Siempre tuve clara la idea de que conmigo no iban los “Choques y Fugas”. Siempre supe que quería una relación seria, y no ser parte del juguete. No quiero decir que soy una santurrona pero todo parecía indicar que sí.
Mi titulo de santurrona lo he hecho durar hasta hoy. 22 años con ese cargo pareciera que pesara y me tiemblan las piernas como el de las columnas de un edificio que parece caer.
Me proclamé santurrona desde el día que nací, y a mi madre se le ocurrió ponerme como segundo nombre Milagros.
Me proclamé santurrona cuando levantaba el dedo índice para señalar a mi hermana que había sido puesta al descubierto con alguno de sus fugitivos enamorados.
Me proclame santurrona cada vez que aconsejaba a mis amigas o mejor dicho cada vez que regañaba a mis amigas por ir al parque con sus desdichados actuales enamorados.
Me proclamé santurrona cuando mi tía me halagaba por evitar usar faldas, minis, tener el cabello amarrado y repudiar a los enamorados.
Me proclamé santurrona cuando exigía al chico me gustaba arrodillarse para pedirme de manera formal que sea su enamorada.

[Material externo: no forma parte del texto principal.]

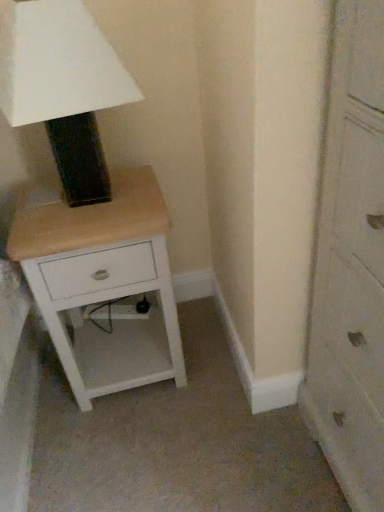
Question: Is white wood nightstand at lower left facing towards wooden chest of drawers at right?

Choices:
 (A) no
 (B) yes

Answer: (A)

Question: From a real-world perspective, is white wood nightstand at lower left located higher than wooden chest of drawers at right?

Choices:
 (A) yes
 (B) no

Answer: (B)

Question: Considering the relative sizes of white wood nightstand at lower left and wooden chest of drawers at right in the image provided, is white wood nightstand at lower left thinner than wooden chest of drawers at right?

Choices:
 (A) yes
 (B) no

Answer: (B)

Question: From the image's perspective, would you say white wood nightstand at lower left is shown under wooden chest of drawers at right?

Choices:
 (A) yes
 (B) no

Answer: (B)

Question: Considering the relative sizes of white wood nightstand at lower left and wooden chest of drawers at right in the image provided, is white wood nightstand at lower left shorter than wooden chest of drawers at right?

Choices:
 (A) no
 (B) yes

Answer: (B)

Question: Is matte black lampshade at upper left wider or thinner than white wood nightstand at lower left?

Choices:
 (A) wide
 (B) thin

Answer: (B)

Question: Choose the correct answer: Is matte black lampshade at upper left inside white wood nightstand at lower left or outside it?

Choices:
 (A) outside
 (B) inside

Nunca lo conseguí.
Me proclamé santurrona tantas veces que el aura que estaba sobre mi cabeza ha borrado muchos de mis recuerdos.
22 años después de ser santurrona me declaro principiante de pendejas.
Principiante de pendejas porque ser santurrona solo me ha servido para tener un cartel gigante en mi pecho que decía “Soy la enamorada engañada” o quizá “La otra” . Eso aún no lo sé.
Hoy me declaro pendeja porque no acepto relaciones formales.
Me declaro pendeja porque seré ahora yo quien diga “te quiero, pero nada serio”
Me declaro pendeja porque no quiero llorar más y porque seré yo quien reciba las llamadas y ya no gaste más.
Me declaro pendeja para ya no escribir tantas notas de mis deprimentes casos de amor, y sentir que nadie se identifica con ello.
Me declaro pendeja hasta que alguien venga a cambiarme la idea otra vez.
No sé si es pena lo que siento al saber que una chica de las que ya no hay se convierte en una más de las que abundan por... ¿despecho? ¿mala elección? jajaja, ¿errores? En fin... libre albedrío.